BRANO PROPOSTO:
##############################
La Lega condivide le preoccupazioni espresse dall’Unione dei Comuni del Distretto Ceramico e da Confindustria Ceramica rispetto agli effetti che politiche ambientali costruite senza tenere conto della realtà produttiva potrebbero avere sul nostro territorio.
Parliamo di un comparto che rappresenta migliaia di posti di lavoro diretti e indiretti, che esporta nel mondo un’eccellenza riconosciuta e che costituisce una delle principali ricchezze economiche dell’Emilia-Romagna e dell’Italia.
Nessuno mette in discussione la necessità di ridurre le emissioni e di perseguire gli obiettivi ambientali. La vera domanda è un’altra: come farlo senza distruggere la competitività delle nostre imprese e senza trasferire produzione, occupazione e ricchezza verso Paesi che applicano regole meno stringenti delle nostre?
##############################
DATI DA ESAMINARE:
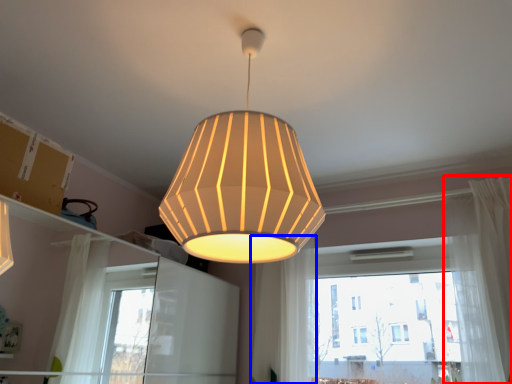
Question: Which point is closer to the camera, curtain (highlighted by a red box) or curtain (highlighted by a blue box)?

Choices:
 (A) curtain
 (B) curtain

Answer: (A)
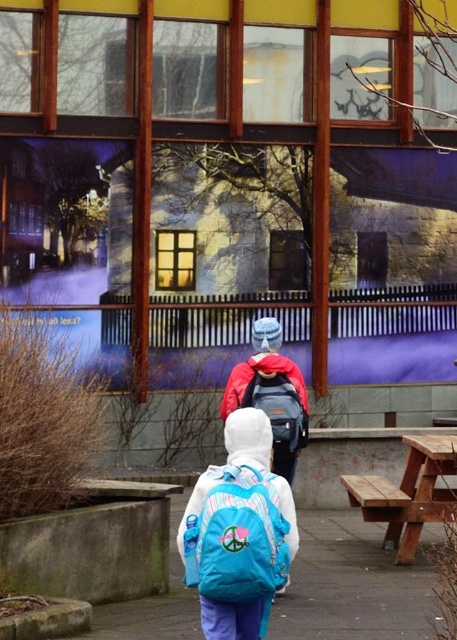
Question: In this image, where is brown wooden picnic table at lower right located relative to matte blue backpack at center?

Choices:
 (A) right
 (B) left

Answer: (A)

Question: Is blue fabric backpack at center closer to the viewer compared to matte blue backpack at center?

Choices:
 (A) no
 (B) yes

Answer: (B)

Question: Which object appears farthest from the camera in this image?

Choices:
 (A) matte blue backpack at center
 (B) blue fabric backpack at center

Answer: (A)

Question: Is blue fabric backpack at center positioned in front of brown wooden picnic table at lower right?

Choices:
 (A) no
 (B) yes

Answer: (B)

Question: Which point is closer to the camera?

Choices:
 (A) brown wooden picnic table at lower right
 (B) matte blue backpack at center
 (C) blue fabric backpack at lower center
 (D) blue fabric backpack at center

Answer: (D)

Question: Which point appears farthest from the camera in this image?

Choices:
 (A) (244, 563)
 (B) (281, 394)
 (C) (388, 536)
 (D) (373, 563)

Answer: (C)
##############################
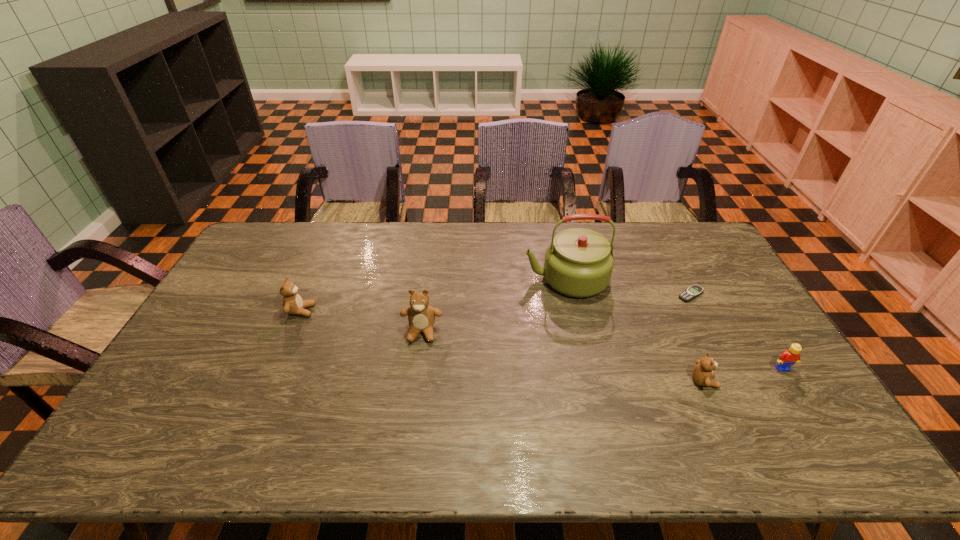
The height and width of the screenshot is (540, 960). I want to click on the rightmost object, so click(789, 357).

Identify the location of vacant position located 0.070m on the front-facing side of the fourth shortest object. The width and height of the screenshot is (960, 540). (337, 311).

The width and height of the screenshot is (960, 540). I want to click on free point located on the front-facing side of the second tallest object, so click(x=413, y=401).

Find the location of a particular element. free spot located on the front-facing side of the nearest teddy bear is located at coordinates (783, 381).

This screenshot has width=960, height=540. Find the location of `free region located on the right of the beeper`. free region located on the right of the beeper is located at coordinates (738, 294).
##############################
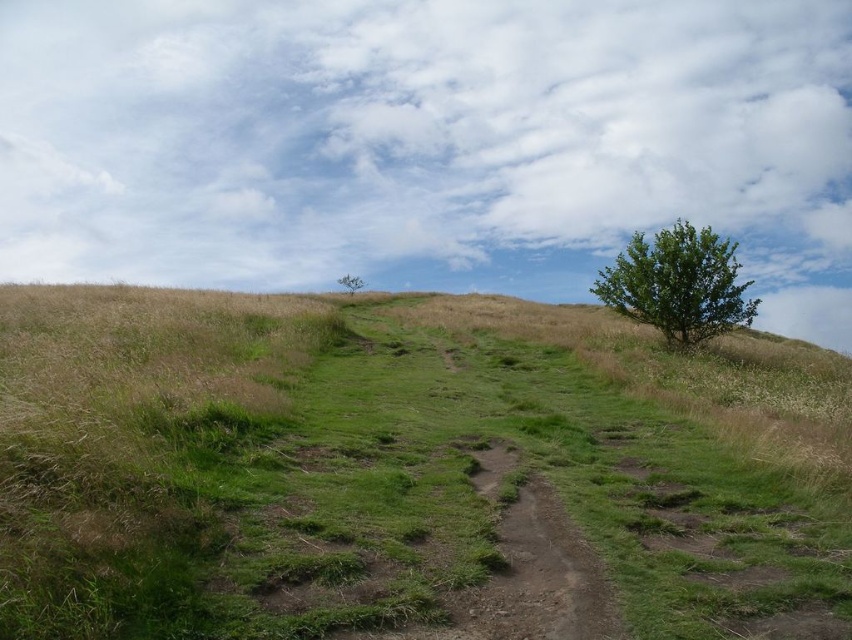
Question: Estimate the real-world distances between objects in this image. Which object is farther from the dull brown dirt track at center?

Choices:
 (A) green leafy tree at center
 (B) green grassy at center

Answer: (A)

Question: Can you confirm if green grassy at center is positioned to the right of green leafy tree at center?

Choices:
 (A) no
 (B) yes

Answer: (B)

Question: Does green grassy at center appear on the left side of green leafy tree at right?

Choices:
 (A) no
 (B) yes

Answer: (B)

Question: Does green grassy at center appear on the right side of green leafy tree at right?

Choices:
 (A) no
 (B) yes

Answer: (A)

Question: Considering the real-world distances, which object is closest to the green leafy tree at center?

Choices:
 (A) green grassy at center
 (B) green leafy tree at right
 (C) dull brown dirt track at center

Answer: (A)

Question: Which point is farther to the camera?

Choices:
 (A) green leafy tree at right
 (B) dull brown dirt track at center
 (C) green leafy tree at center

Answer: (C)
##############################
PROBLEMI ED ESERCIZI:
1. Ricopia dal brano sul distretto ceramico il passo che inizia con le parole "Nessuno mette in" e fermati dopo "stringenti delle nostre?".
2. Rispondi alle domande sul brano relativo al distretto ceramico.
(a) Quali due soggetti hanno espresso le preoccupazioni che la Lega dichiara di condividere?
(b) Oltre che dell'Italia, di quale regione il comparto costituisce una delle principali ricchezze economiche?
(c) Che cosa, secondo il brano, nessuno mette in discussione?

SOLUZIONI DELLE ATTIVITÀ:
1.
Nessuno mette in discussione la necessità di ridurre le emissioni e di perseguire gli obiettivi ambientali. La vera domanda è un’altra: come farlo senza distruggere la competitività delle nostre imprese e senza trasferire produzione, occupazione e ricchezza verso Paesi che applicano regole meno stringenti delle nostre?

2.
(a) L'Unione dei Comuni del Distretto Ceramico e Confindustria Ceramica.
(b) L'Emilia-Romagna.
(c) La necessità di ridurre le emissioni e di perseguire gli obiettivi ambientali.